Une organisation de défense des droits humains, Rights Accountability Network Africa (RANA), a appelé le député d'Ahafo Ano South East, Yakubu Mohammed, à suivre une formation agréée sur la protection de l'enfance, les droits de l'enfant et les limites appropriées entre adultes et enfants suite à des remarques faites à une élève du primaire lors d'une visite éducative au Parlement.
L'organisation a également demandé au Parlement d'empêcher le député de participer à des engagements officiels impliquant des enfants en visite ou des groupes scolaires tant que la formation n'est pas terminée.
RANA a déclaré que cette mesure est nécessaire pour garantir que les responsables publics comprennent les normes appropriées de communication et de comportement lorsqu'ils interagissent avec des mineurs.
“Le député concerné devrait suivre une formation agréée sur la protection de l'enfance, les droits de l'enfant, les limites appropriées entre adultes et enfants et la communication publique sensible au genre. Tant que cette formation n'est pas terminée, il ne devrait pas assumer de rôle parlementaire officiel impliquant une interaction directe avec des enfants en visite ou des groupes scolaires,” a déclaré l'organisation.
Cet appel fait suite à une vidéo largement diffusée dans laquelle M. Yakubu Mohammed est vu en train de dire à une jeune élève d'école primaire lors d'une visite parlementaire : “Tu es très belle. Quand tu seras grande, je t'épouserai.

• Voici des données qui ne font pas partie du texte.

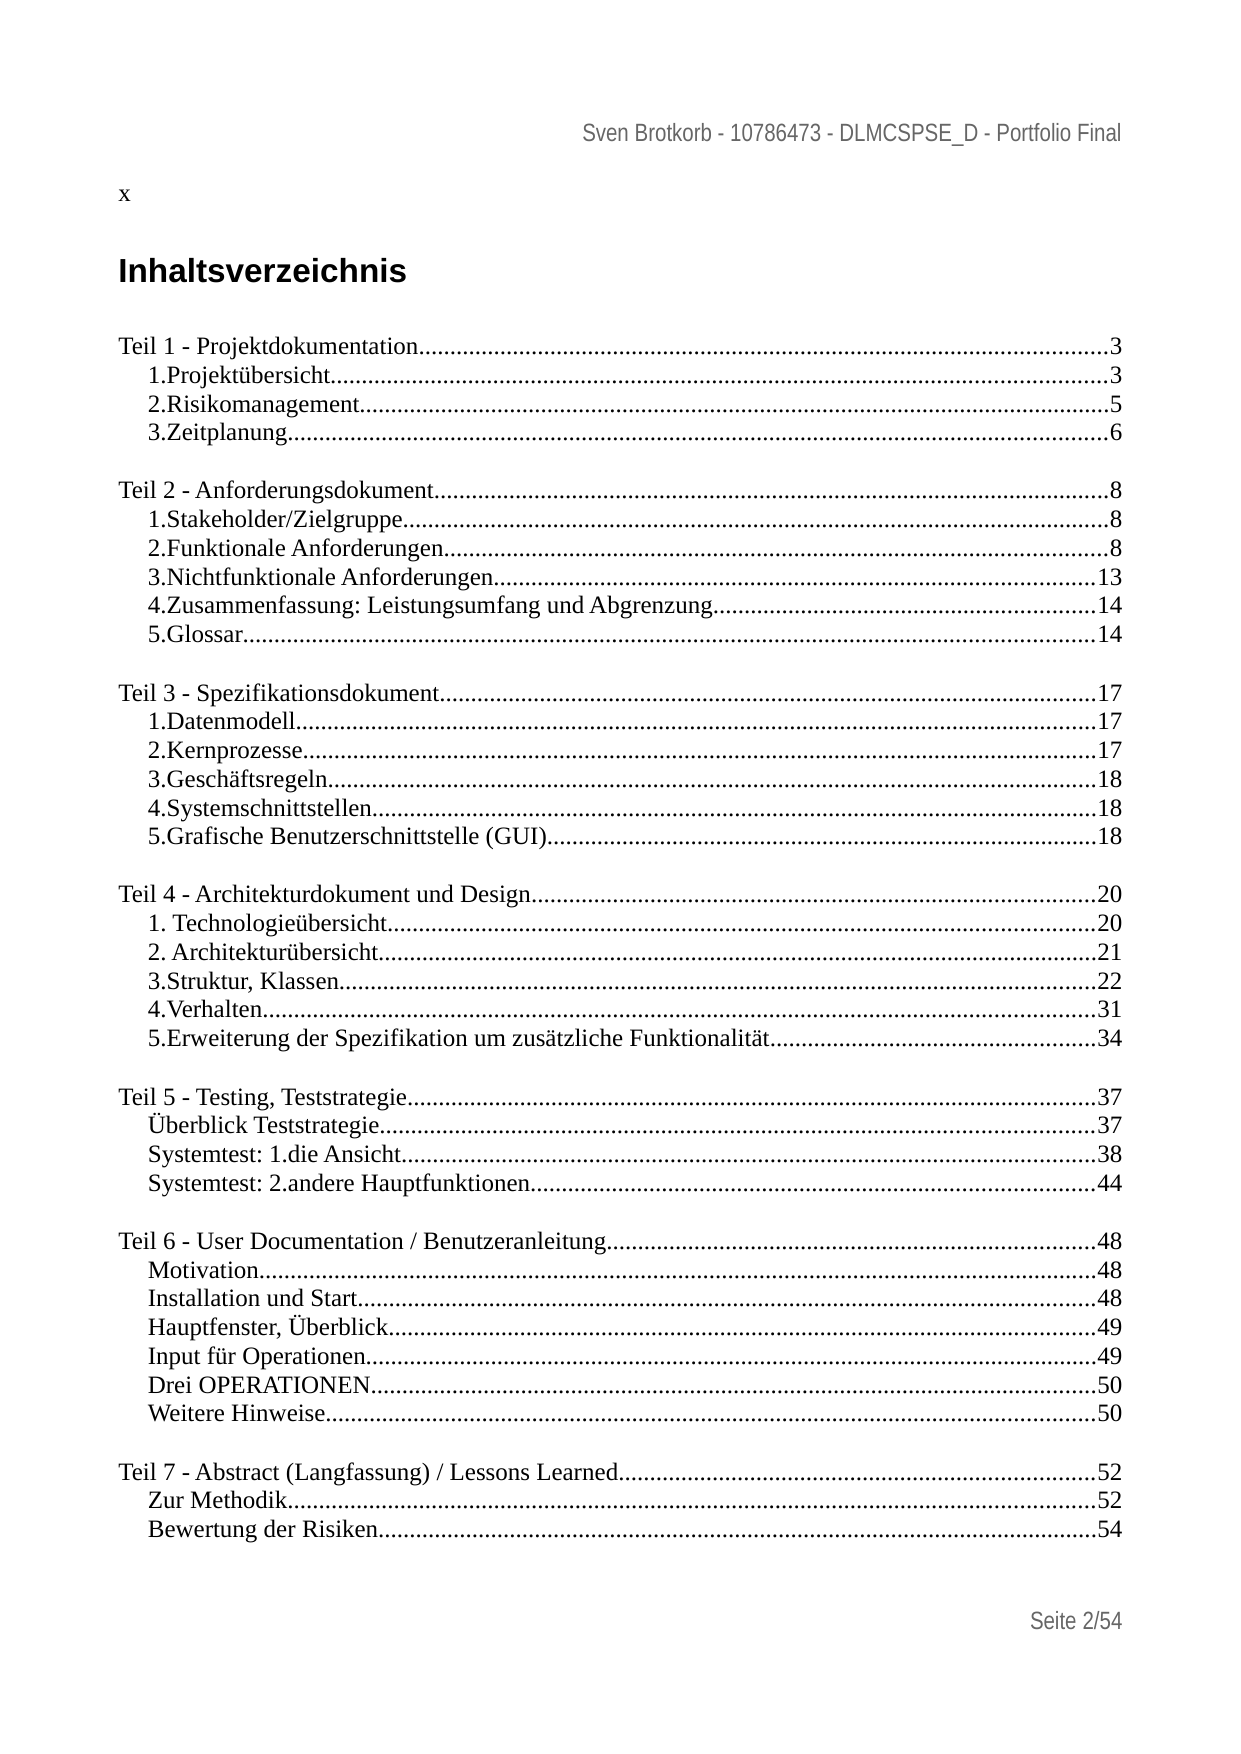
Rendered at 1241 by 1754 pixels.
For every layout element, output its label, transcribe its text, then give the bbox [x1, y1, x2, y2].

text 3.Nichtfunktionale Anforderungen 13 [148, 562, 1122, 591]
text Hauptfenster, Überblick 49 [148, 1312, 1122, 1341]
text Systemtest: 2.andere Hauptfunktionen 44 [148, 1168, 1122, 1197]
text Teil 7 - Abstract (Langfassung) / Lessons Learned 52 [118, 1457, 1122, 1486]
text Bewertung der Risiken 54 [148, 1514, 1122, 1543]
text 5.Erweiterung der Spezifikation um zusätzliche Funktionalität 34 [148, 1023, 1122, 1052]
text Input für Operationen 49 [148, 1341, 1122, 1370]
text Drei OPERATIONEN 50 [148, 1370, 1122, 1398]
text Teil 3 - Spezifikationsdokument 17 [118, 678, 1122, 706]
text Motivation 48 [148, 1255, 1122, 1283]
text 2.Funktionale Anforderungen 8 [148, 533, 1122, 562]
text Installation und Start 48 [148, 1283, 1122, 1312]
text 3.Struktur, Klassen 22 [148, 966, 1122, 994]
text 2. Architekturübersicht 21 [148, 937, 1122, 966]
text Teil 5 - Testing, Teststrategie 37 [118, 1082, 1122, 1110]
text Weitere Hinweise 50 [148, 1398, 1122, 1427]
text Überblick Teststrategie 37 [148, 1110, 1122, 1139]
text 4.Systemschnittstellen 18 [148, 793, 1122, 821]
text 2.Kernprozesse 17 [148, 735, 1122, 764]
text Zur Methodik 52 [148, 1486, 1122, 1514]
text Systemtest: 1.die Ansicht 38 [148, 1139, 1122, 1168]
text x [118, 178, 1122, 207]
text Teil 4 - Architekturdokument und Design 20 [118, 879, 1122, 908]
text 1.Stakeholder/Zielgruppe 8 [148, 504, 1122, 533]
text 1. Technologieübersicht 20 [148, 908, 1122, 937]
text 3.Geschäftsregeln 18 [148, 764, 1122, 793]
text 1.Datenmodell 17 [148, 706, 1122, 735]
text 4.Verhalten 31 [148, 994, 1122, 1023]
text Teil 6 - User Documentation / Benutzeranleitung 48 [118, 1226, 1122, 1255]
text 1.Projektübersicht 3 [148, 360, 1122, 389]
text 5.Grafische Benutzerschnittstelle (GUI) 18 [148, 821, 1122, 850]
text Teil 1 - Projektdokumentation 3 [118, 331, 1122, 360]
text 3.Zeitplanung 6 [148, 417, 1122, 446]
text 5.Glossar 14 [148, 619, 1122, 648]
text Teil 2 - Anforderungsdokument 8 [118, 476, 1122, 504]
subtitle Inhaltsverzeichnis [118, 251, 1122, 289]
text 4.Zusammenfassung: Leistungsumfang und Abgrenzung 14 [148, 591, 1122, 619]
text 2.Risikomanagement 5 [148, 389, 1122, 417]
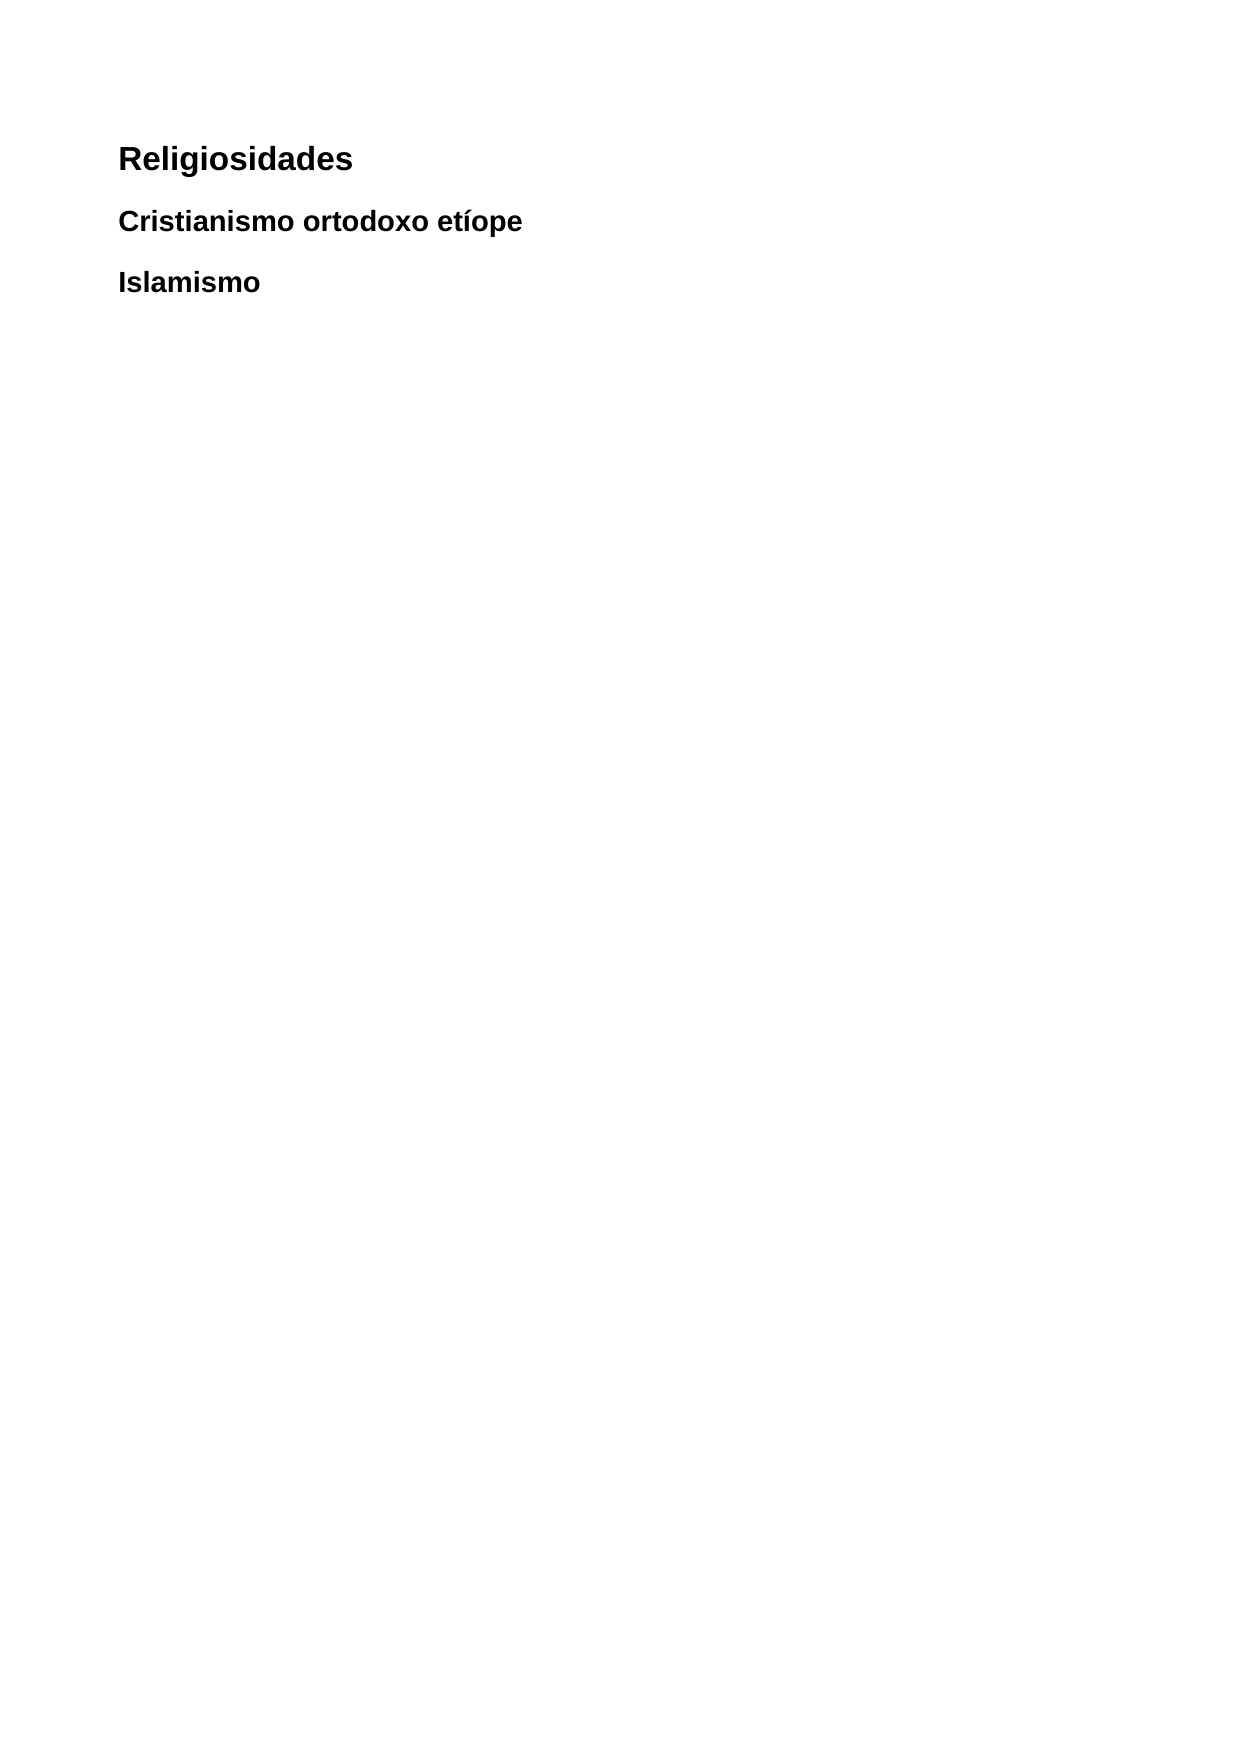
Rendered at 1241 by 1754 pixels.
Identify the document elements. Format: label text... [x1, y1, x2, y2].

subtitle Cristianismo ortodoxo etíope [118, 204, 1122, 238]
subtitle Religiosidades [118, 139, 1122, 177]
subtitle Islamismo [118, 265, 1122, 299]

Donc c'est ma femme.”
Le député a ensuite encouragé l'élève à aspirer à devenir députée au Parlement.
Ces remarques ont suscité des critiques dans l'opinion publique, certains défenseurs des droits de l'enfant et membres du public les qualifiant d'inappropriées.
M. Yakubu Mohammed a par la suite présenté des excuses sans réserve, expliquant que son commentaire était influencé par la relation de plaisanterie traditionnelle entre les communautés Mossi et Dagomba.
“Je regrette sincèrement mon choix de mots et présente mes excuses les plus sincères et sans réserve aux autorités compétentes, aux autorités scolaires, à l'élève, à ses parents et à sa famille, ainsi qu'au grand public,” a-t-il déclaré.
Tout en prenant acte des excuses, RANA a déclaré que cet incident devrait conduire à des réformes institutionnelles plus larges au sein du Parlement.
“Des excuses ne constituent pas une politique de protection,” a déclaré l'organisation, soutenant que si des excuses traitent de la conduite d'un individu, elles ne résolvent pas les questions de responsabilité institutionnelle.
RANA a estimé que les enfants qui visitent le Parlement doivent être traités avant tout comme des enfants, des citoyens et de futurs dirigeants, plutôt que d'être placés dans des situations impliquant des références inappropriées entre adultes et enfants.
“Un enfant qui entre au Parlement devrait être reçu d'abord comme un enfant, un citoyen et un futur dirigeant potentiel—et non être placé publiquement dans une relation romantique ou matrimoniale avec un homme politique adulte,” a déclaré le groupe.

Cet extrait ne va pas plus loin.